The Assisted Living Federation of America (ALFA) defines Assisted Living as: A special combination of housing, supportive services, personal assistance, and health care designed to respond to the individual needs of those who need help with activities of daily living. Supportive services are available, 24 hours a day, to meet scheduled and unscheduled needs, in a way that promotes maximum dignity and independence for each resident and involves the resident’s family, neighbors, and friends
Victor Regnier, author of Assisted Living for the Aged and Frail, defined Assisted Living as: Assisted Living housing represents a model of residential long-term care. It is a housing alternative based on the concept of outfitting a residential environment with professionally delivered personal-care services in a way that avoids institutionalization and keeps older, frail individuals independent for as long as possible.
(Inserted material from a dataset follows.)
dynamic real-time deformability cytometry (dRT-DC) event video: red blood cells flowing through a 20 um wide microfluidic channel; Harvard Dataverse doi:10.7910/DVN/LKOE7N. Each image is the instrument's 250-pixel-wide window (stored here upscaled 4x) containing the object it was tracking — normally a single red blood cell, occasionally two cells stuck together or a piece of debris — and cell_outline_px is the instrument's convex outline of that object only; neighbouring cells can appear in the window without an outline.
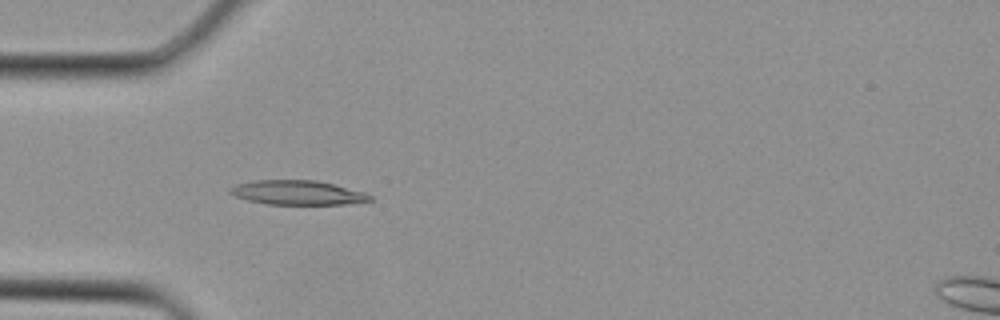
{"species": "Egyptian fruit bat (a non-hibernating species)", "species_latin": "Rousettus aegyptiacus", "temperature_condition": "cold", "stored_images_in_passage": 3, "camera_frame_rate_fps": 3000, "um_per_image_px": 0.085, "animal": {"sex": "female"}, "frame": {"image": 1, "passage_image": 3, "time_ms": 0.667, "image_size_px": [1000, 320], "cell_outline_px": [[372, 200], [348, 204], [268, 204], [248, 200], [236, 196], [228, 192], [228, 188], [236, 184], [252, 180], [316, 180], [364, 192], [372, 196]], "centroid_in_image_um": [25.26, 16.37], "position_along_channel_um": 59.7, "area_um2": 19.77}}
- Q?Alzheimer’s – Warning Signs
Alzheimer’s disease is not just memory loss. People with Alzheimer’s disease experience a decline in cognitive abilities, such as thinking and understanding, and changes in behavior. To help you determine if you have any of these symptoms, the Alzheimer’s Association has developed a list of warning signs that include common symptoms of Alzheimer’s disease (some also apply to other dementia). If you have several of these symptoms, you should see a physician for a complete examination.
- Memory loss that affects job skills. It’s normal to occasionally forget an assignment, deadline, or colleague’s name, but frequent forgetfulness or unexplainable confusion at home or in the workplace may signal that something’s wrong.
- Difficulty performing familiar tasks. Busy people get distracted from time to time. For example, you might leave something on the stove too long or not remember to serve part of a meal. People with Alzheimer’s might prepare a meal and not only forget to serve it but also forget they made it.
- Problems with language. Everyone has trouble finding the right word sometimes, but a person with Alzheimer’s disease may forget simple words or substitute inappropriate words, making his or her sentences difficult to understand.
- Disorientation to time and place. It’s normal to momentarily forget the day of the week or what you need from the store. But people with Alzheimer’s disease can become lost on their own street, not knowing where they are, how they got there, or how to get back home.
- Poor or decreased judgment. Choosing not to bring a sweater or coat along on a chilly night is a common mistake. A person with Alzheimer’s, however, may dress inappropriately in more noticeable ways, wearing a bathrobe to the store or several blouses on a hot day.
- Problems with abstract thinking. Balancing a checkbook can be challenging for many people, but for someone with Alzheimer’s, recognizing numbers or performing basic calculation may be impossible.
- Misplacing things. Everyone temporarily misplaces a wallet or keys from time to time. A person with Alzheimer’s disease may put these and other items in inappropriate places — such as an iron in the freezer or a wristwatch in the sugar bowl — and then not recall how they got there.
- Changes in mood or behavior. Everyone experiences a broad range of emotions — it’s part of being human. People with Alzheimer’s tend to exhibit more rapid mood swings for no apparent reason.
- Changes in personality. People’s personalities may change somewhat as they age. But a person with Alzheimer’s can change dramatically, either suddenly or over a period of time. Someone who is generally easygoing may become angry, suspicious, or fearful.
- Loss of initiative. It’s normal to tire of housework, business activities, or social obligations, but most people retain or eventually regain their interest. The person with Alzheimer’s disease may remain uninterested and uninvolved in many or all of his usual pursuits.